In all of the circumstance I am satisfied on the evidence of the appellant as to how she moved the chair and about when she suffered the onset of pain taken, together with the diagnosis on 11 November 2015, the following day, of left shoulder sprain and left wrist sprain, the supporting evidence of Mr Talbot, the opinion of Professor Ackland as to the force required to move the chair and the medical opinions of Dr Cordova, Dr Zandi and Dr Silbert, that the appellant suffered an injury, being a traction injury to her left shoulder and wrist, in the course of her employment on 10 November 2015.
Given that the appeal concerned the issue of whether there had been an injury within the meaning in the Act, the parties are agreed that there is insufficient material before me for me to ascertain whether the appellant has suffered a total incapacity or a partial incapacity as a consequence of that injury.
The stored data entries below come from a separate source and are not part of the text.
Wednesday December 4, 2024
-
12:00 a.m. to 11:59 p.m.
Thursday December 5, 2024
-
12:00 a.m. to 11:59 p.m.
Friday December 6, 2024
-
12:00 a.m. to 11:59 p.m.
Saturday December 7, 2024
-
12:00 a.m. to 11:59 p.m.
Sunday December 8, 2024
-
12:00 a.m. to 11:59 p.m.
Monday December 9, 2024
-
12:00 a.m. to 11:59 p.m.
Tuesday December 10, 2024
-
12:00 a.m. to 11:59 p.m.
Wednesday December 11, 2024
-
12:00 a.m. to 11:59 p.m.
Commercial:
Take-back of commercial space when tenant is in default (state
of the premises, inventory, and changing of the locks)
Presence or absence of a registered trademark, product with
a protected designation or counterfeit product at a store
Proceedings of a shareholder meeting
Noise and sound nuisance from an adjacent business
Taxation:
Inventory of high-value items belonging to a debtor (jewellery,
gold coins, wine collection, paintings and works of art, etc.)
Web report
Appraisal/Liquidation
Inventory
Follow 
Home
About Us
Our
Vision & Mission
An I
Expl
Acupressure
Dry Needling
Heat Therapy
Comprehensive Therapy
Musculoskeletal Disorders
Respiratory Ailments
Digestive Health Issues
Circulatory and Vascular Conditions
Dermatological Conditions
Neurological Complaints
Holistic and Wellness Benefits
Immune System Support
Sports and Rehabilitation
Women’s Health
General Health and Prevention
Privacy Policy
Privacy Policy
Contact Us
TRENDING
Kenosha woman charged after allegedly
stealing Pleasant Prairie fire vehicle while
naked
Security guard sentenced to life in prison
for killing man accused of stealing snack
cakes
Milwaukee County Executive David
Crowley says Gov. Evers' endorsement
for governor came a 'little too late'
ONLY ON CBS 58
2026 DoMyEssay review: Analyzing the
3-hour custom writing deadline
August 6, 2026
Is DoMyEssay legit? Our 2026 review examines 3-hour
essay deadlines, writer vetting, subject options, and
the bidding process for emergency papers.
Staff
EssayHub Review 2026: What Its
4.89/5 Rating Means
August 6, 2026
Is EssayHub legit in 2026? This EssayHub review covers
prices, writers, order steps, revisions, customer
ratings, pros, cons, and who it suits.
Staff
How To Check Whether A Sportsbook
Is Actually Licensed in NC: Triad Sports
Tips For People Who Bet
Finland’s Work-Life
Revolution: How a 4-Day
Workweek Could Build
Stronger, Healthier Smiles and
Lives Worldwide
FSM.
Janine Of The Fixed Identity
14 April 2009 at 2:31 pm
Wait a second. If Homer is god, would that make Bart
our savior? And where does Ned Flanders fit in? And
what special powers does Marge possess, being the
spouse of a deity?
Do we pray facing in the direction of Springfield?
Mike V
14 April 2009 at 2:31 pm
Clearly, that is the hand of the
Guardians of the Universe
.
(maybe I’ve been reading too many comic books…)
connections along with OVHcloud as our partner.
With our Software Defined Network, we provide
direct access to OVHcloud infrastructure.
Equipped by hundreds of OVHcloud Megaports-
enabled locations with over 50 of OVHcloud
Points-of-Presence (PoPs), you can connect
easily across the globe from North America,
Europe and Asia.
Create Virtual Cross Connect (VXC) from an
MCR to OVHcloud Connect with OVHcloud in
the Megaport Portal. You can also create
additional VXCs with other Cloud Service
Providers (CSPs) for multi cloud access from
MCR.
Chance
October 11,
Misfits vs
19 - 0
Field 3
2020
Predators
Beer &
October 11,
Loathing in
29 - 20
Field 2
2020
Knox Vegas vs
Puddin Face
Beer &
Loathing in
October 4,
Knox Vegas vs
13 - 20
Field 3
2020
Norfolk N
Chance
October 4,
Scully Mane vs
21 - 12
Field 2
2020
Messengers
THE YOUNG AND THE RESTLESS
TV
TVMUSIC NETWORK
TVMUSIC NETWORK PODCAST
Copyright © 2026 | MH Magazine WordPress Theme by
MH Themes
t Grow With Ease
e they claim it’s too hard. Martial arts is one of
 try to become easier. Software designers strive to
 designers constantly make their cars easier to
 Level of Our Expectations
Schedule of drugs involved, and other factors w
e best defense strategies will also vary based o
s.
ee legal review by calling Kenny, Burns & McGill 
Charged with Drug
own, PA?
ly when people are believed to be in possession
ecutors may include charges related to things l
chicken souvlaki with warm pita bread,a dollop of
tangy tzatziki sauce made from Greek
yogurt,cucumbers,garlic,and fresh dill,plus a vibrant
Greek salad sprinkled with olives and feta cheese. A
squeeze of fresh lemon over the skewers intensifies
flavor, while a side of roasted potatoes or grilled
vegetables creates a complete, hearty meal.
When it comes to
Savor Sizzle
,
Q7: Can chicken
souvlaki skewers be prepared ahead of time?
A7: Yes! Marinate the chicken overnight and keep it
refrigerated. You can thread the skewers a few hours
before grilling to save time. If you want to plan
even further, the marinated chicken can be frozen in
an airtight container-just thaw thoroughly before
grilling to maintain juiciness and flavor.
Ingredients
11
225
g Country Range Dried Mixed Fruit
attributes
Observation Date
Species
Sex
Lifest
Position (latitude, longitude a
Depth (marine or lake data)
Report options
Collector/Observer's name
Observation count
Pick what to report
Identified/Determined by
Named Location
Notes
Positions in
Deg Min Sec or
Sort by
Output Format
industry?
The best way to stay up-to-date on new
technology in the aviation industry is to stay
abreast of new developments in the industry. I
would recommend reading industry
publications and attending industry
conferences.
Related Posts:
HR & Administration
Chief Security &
As a consequence I propose to refer the matter to a different arbitrator for an assessment of that matter.
I uphold the appeal and will hear the parties as to the appropriate orders to remit the matter for a determination of whether the appellant has suffered a total incapacity or a partial incapacity and as to costs.
I certify that the preceding paragraph(s) comprise the reasons for decision of the District Court of Western Australia.